■ Testo del documento:
◆ ◆ ◆ ◆ ◆

Renata fonte (1951 - 1984)

Pubblicato il 9 maggio 2022 • Biografie

Nasce a Nardo' il 10 marzo 1951, da papà Luigi Giuseppe Fonte, funzionario del Ministero della Difesa e Esercito e mamma Maria Antonia Gaballo e qui vive tutta la sua infanzia, eccetto un breve periodo romano.

Dopo aver vissuto un'adolescenza turbolenta per via della separazione dei genitori, fra l'Abruzzo, dove si trasferisce il padre, e il Salento, dove vive con la madre, frequenta il Ginnasio Liceo Classico di Nardò; attiva nei diversi impegni studenteschi, crea le solidissime amicizie che l'accompagneranno e  sosterranno per tutta la sua brevissima esistenza. Non consegue ancora il Diploma, poiché, a diciassette anni, incontra un sottufficiale dell’Aeronautica Militare di stanza a Otranto, Attilio Matrangola, di ventidue anni, che diventerà suo marito qualche mese dopo (agosto 1968). 

L’anno successivo, dà alla luce la sua primogenita, Sabrina, a Mariano Comense (Co), scoprendo nell’ancora piccola famigliola il calore riflesso che lei stessa emanava e la serenità domestica a lungo agognata. Seguirà il marito in tutta Italia, rinunciando a una professione per accudire le sue bambine; Attilio, invece, si occupa di coordinare funzionamento e manutenzione dei radar negli Aeroporti civili ed è costretto a spostarsi spesso anche all’estero.

In Sardegna, dove Attilio lavora presso la base Nato di Decimo Mannu, nel giugno del 1973, nasce la seconda ed ultima figlia, Viviana, un altro momento di felicità nell’allegra famiglia, nonostante essa sia costretta a spostarsi per anni e ogni volta a ricominciare tutto in un nuovo luogo; Renata sogna di ritornare nella sua amata terra salentina, ma affronta l’ennesimo trasferimento in Sicilia. Qui, in provincia di Catania, dove Attilio lavora presso la base Nato di Sigonella, appena l’età delle figlie glielo consente, da privatista consegue brillantemente il Diploma di Maturità Magistrale e vince, ai primi posti, il Concorso a cattedra successivo. Nel frattempo segue costantemente la crescita delle bambine e lavora saltuariamente per contribuire al bilancio familiare; inoltre scrive racconti, poesie, studia da autodidatta francese e inglese e, dovunque abiti, crea intorno a sé delle sincere e durature amicizie, vicine ancora adesso alle sue figliuole.

◆ ◆ ◆ ◆ ◆

■ Consegna: Stampa senza alcuna modifica il passo della biografia che si apre con le parole "Nasce a Nardo'" e termina con "breve periodo romano.".

■ Dati estratti:
◆ ◆ ◆ ◆ ◆

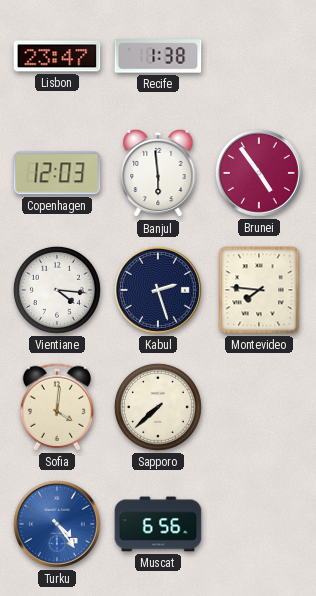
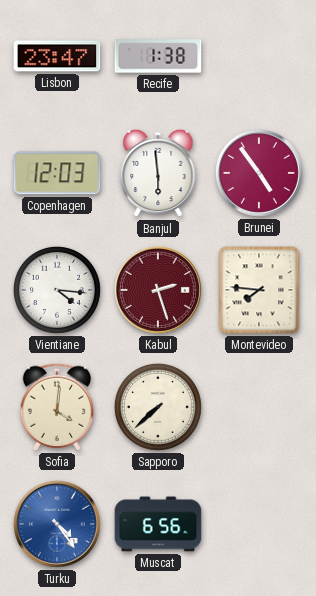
Kabul dial: navy -> burgundy
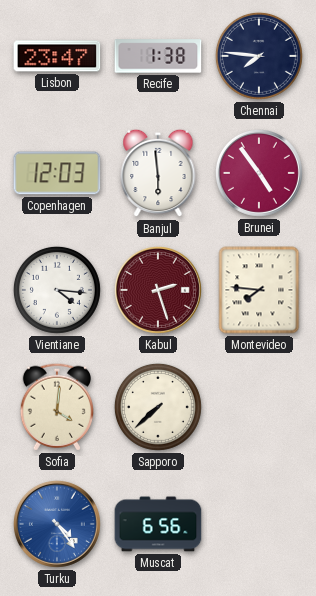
Chennai: none -> 7:46
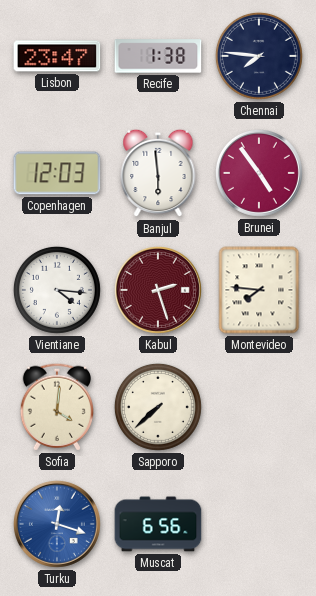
Turku: 4:24 -> 12:18
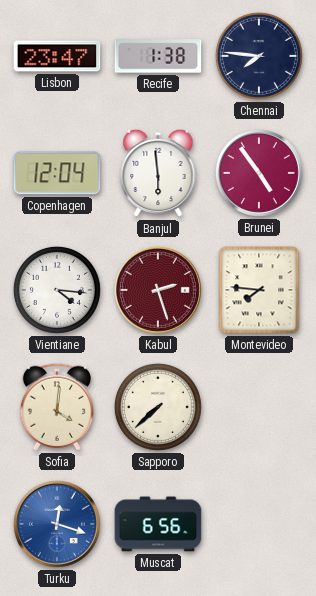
Copenhagen: 12:03 -> 12:04
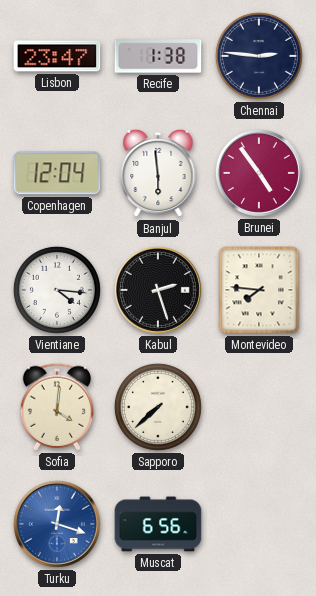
Chennai: 7:46 -> 2:46
Kabul dial: burgundy -> black
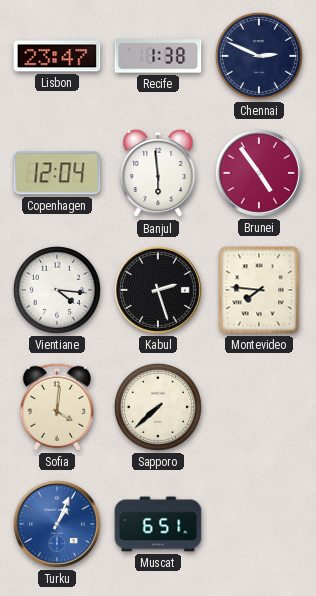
Chennai: 2:46 -> 2:49
Turku: 12:18 -> 1:04
Muscat: 6:56 -> 6:51
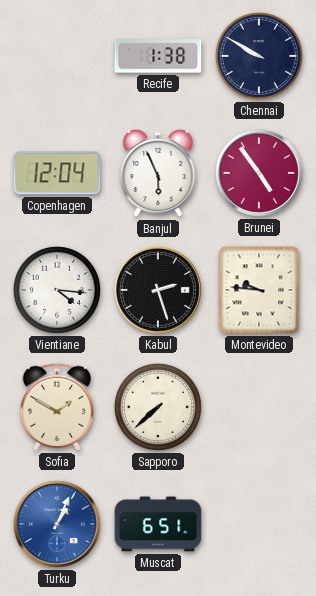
Lisbon: 23:47 -> none
Chennai: 2:49 -> 9:50
Banjul: 5:59 -> 5:56
Montevideo: 7:46 -> 9:46
Sofia: 4:01 -> 1:50
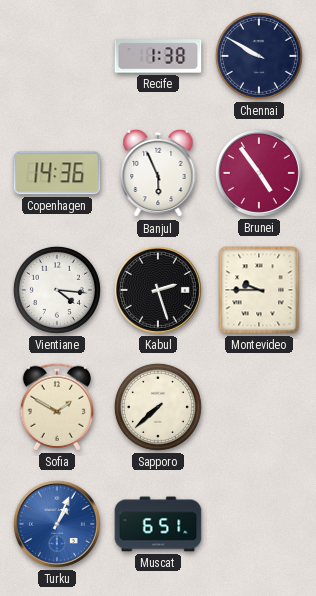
Copenhagen: 12:04 -> 14:36
Montevideo: 9:46 -> 9:45
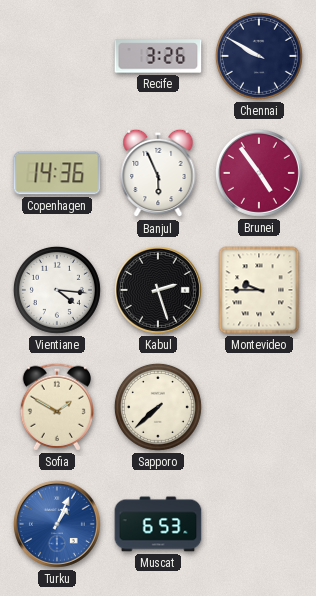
Recife: 1:38 -> 3:26
Muscat: 6:51 -> 6:53
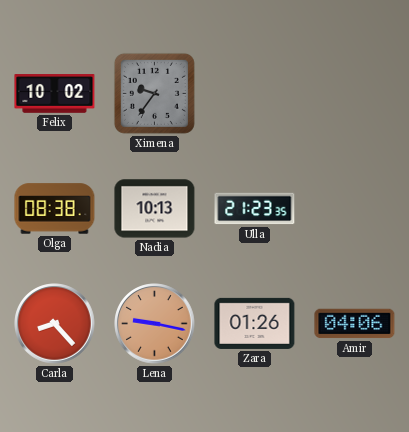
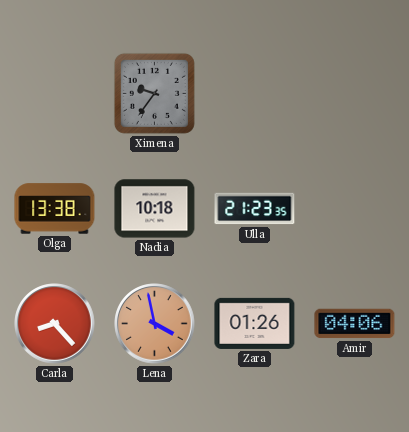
Felix: 10:02 -> none
Olga: 08:38 -> 13:38
Nadia: 10:13 -> 10:18
Lena: 9:17 -> 3:58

◆ ◆ ◆ ◆ ◆

■ Soluzione dell'esercizio:
Nasce a Nardo' il 10 marzo 1951, da papà Luigi Giuseppe Fonte, funzionario del Ministero della Difesa e Esercito e mamma Maria Antonia Gaballo e qui vive tutta la sua infanzia, eccetto un breve periodo romano.